Christhard Lück / Günther vom Stein
Krimis in der Bibel
Zu Inhalt und Zielsetzung dieser Ausgabe
Ein Mann erschlägt aus Eifersucht auf brutale Weise seinen eigenen Bruder. Eine Frau täuscht aufgrund verschmähter Liebe eine Straftat vor und bezichtigt einen Hausangestellten fälschlicherweise der versuchten Vergewaltigung. Ein Staatsoberhaupt begeht Ehebruch mit der Frau eines seiner besten Offiziere und schreckt bei der Vertuschung der Folgen dieser außerehelichen Liaison vor einem äußerst perfide geplanten Mord nicht zurück. Räuber überfallen einen Mann auf offener Straße und schlagen ihn halbtot. Zwei Menschen gehen achtlos an dem schwer Verletzten und Verwundeten vorbei; erst ein dritter Mann, ein Ausländer, zeigt Zivilcourage und hilft ... Kriminalgeschichten erfreuen sich zurzeit einer großen Beliebtheit.
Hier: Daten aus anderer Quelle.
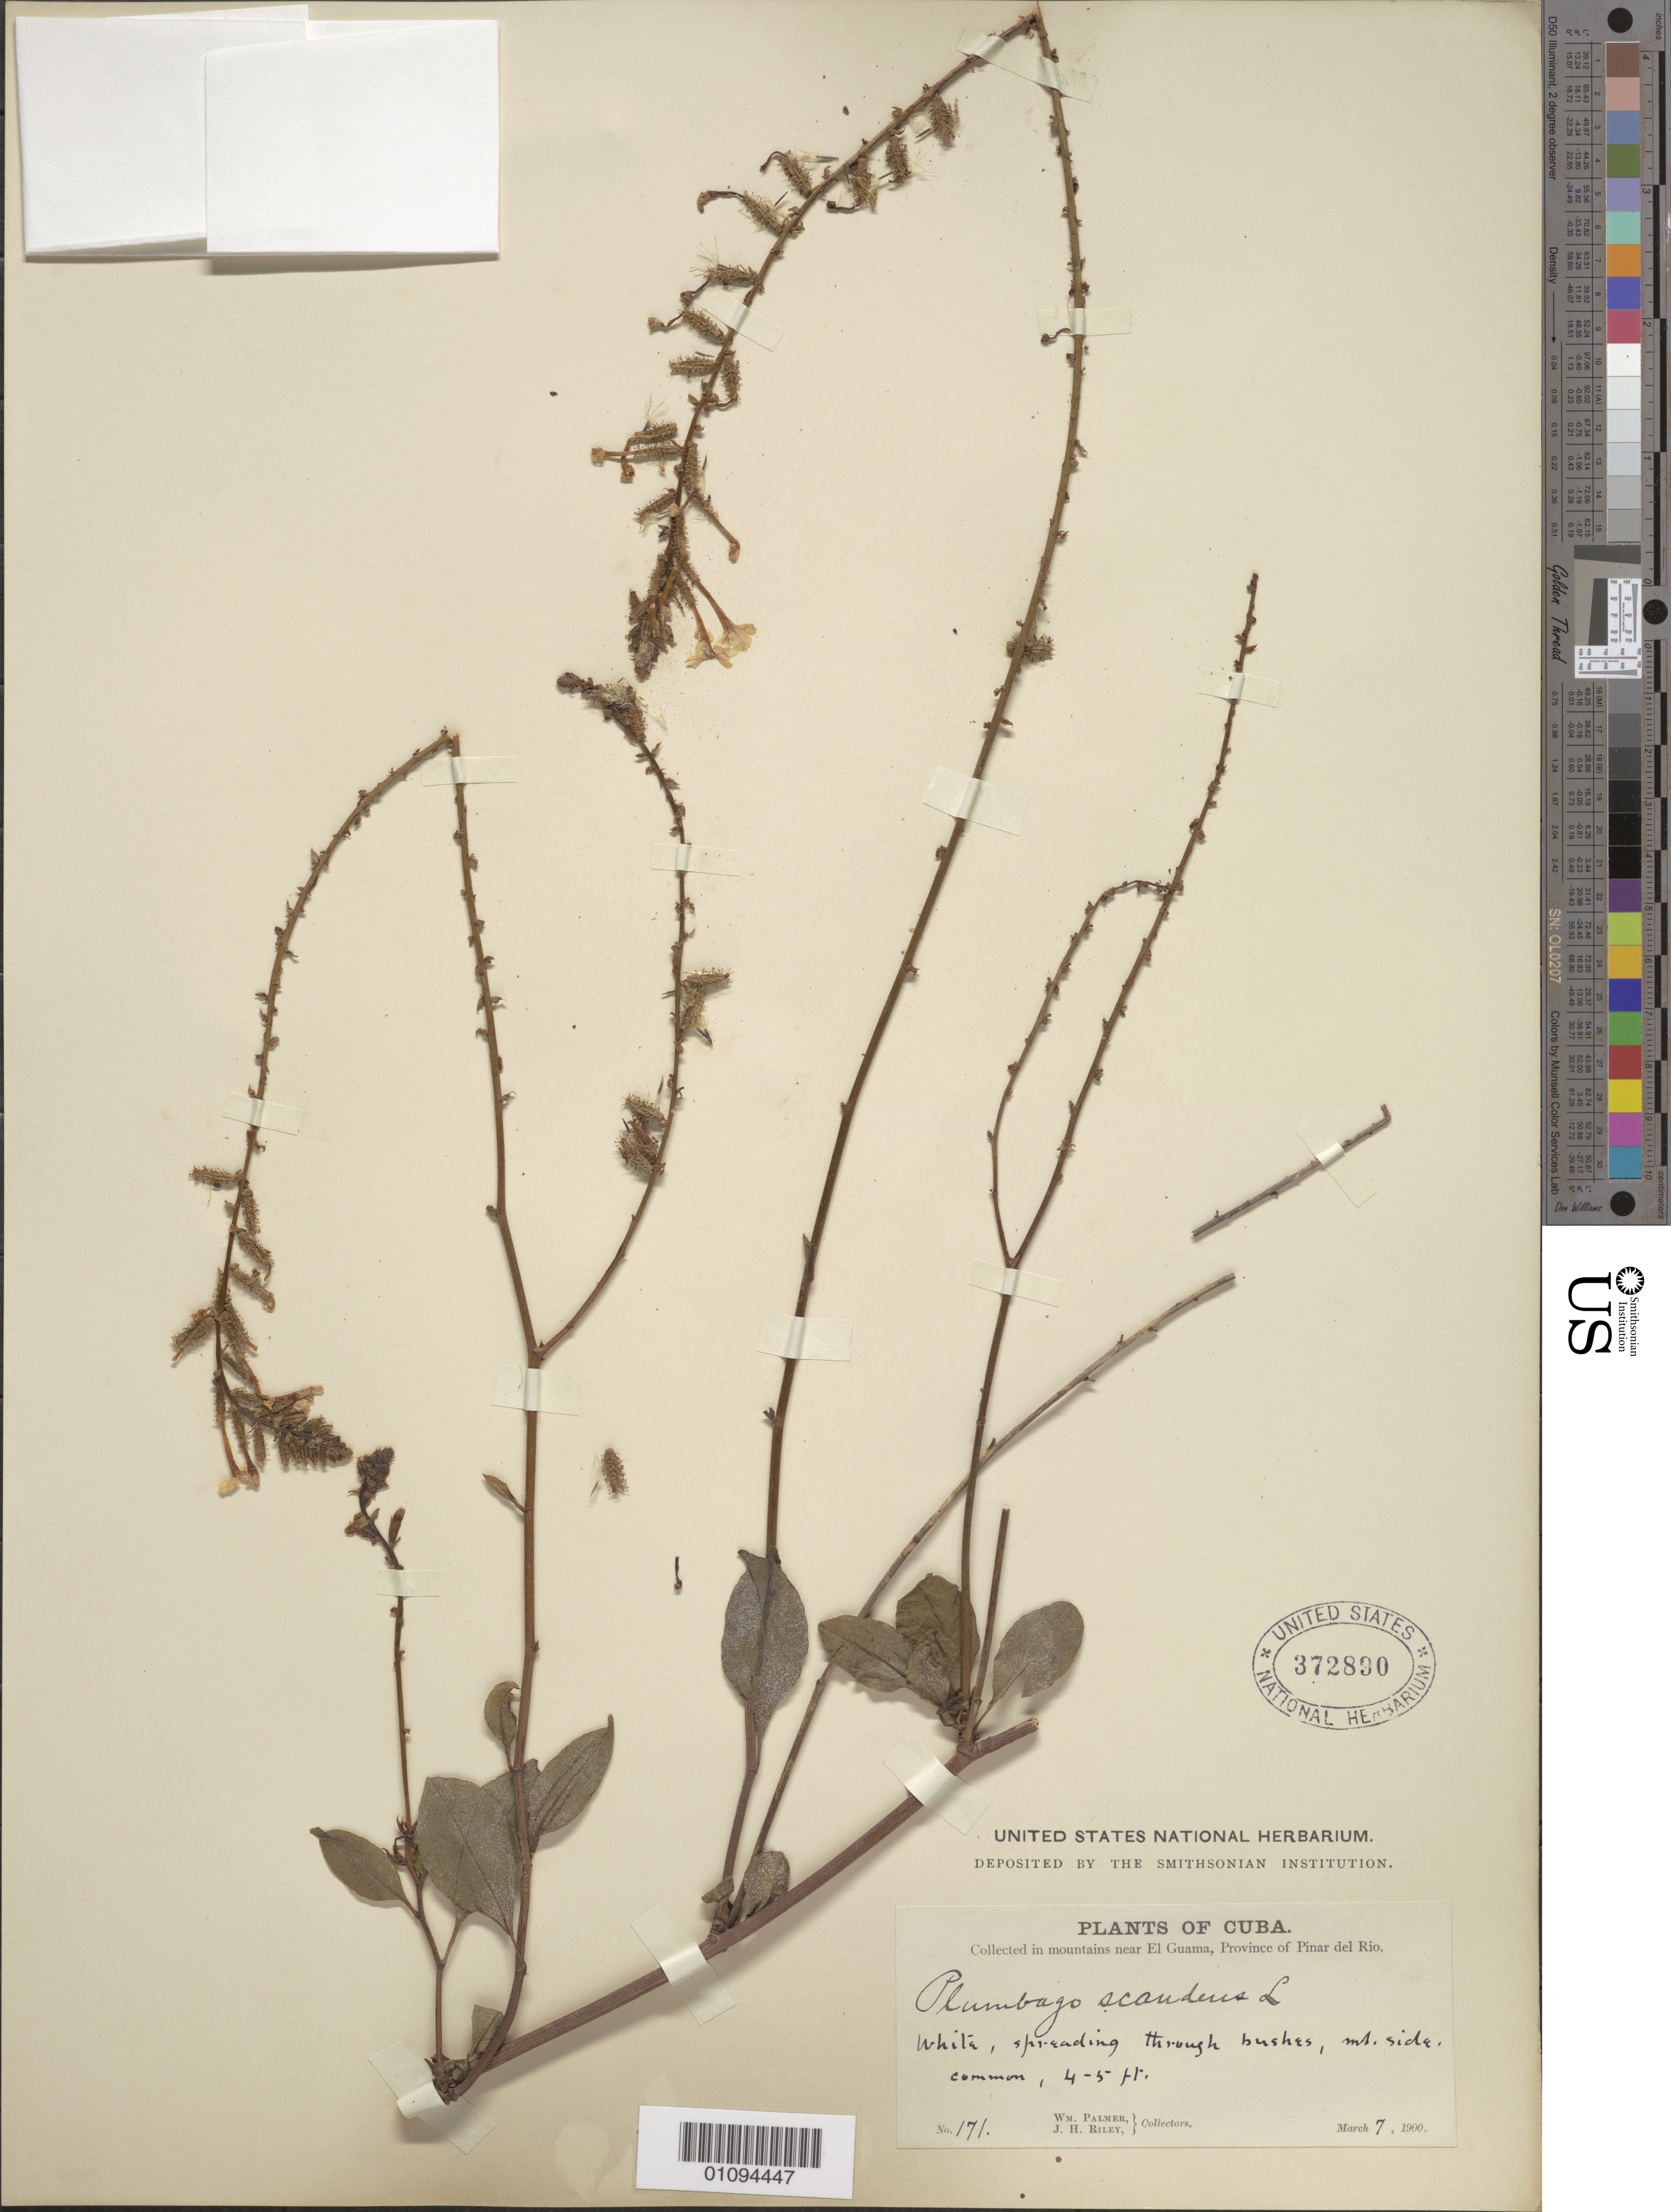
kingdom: Plantae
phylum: Tracheophyta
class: Magnoliopsida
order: Caryophyllales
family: Plumbaginaceae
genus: Plumbago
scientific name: Plumbago scandens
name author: L.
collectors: W. Palmer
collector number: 171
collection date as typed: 07 Mar 1900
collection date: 1900-03-07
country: Cuba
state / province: Pinar del Rio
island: Cuba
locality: Mountains near El Guama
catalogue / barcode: US 372890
Ein Blick in Bücherbestsellerlisten und Fernsehzeitungen zeigt: Kaum ein Genre boomt gegenwärtig so stark wie Kriminalromane und -filme. Offenkundig faszinieren diese viele Menschen, weil sie spannend sind, zum Mitfiebern und Miträtseln auffordern, detaillierte Einblicke in das Denken und Fühlen von Personen (Täter, Opfer, Ermittler etc.) geben, zwischenmenschliche Verhältnisse beleuchten und zum Nachdenken animieren.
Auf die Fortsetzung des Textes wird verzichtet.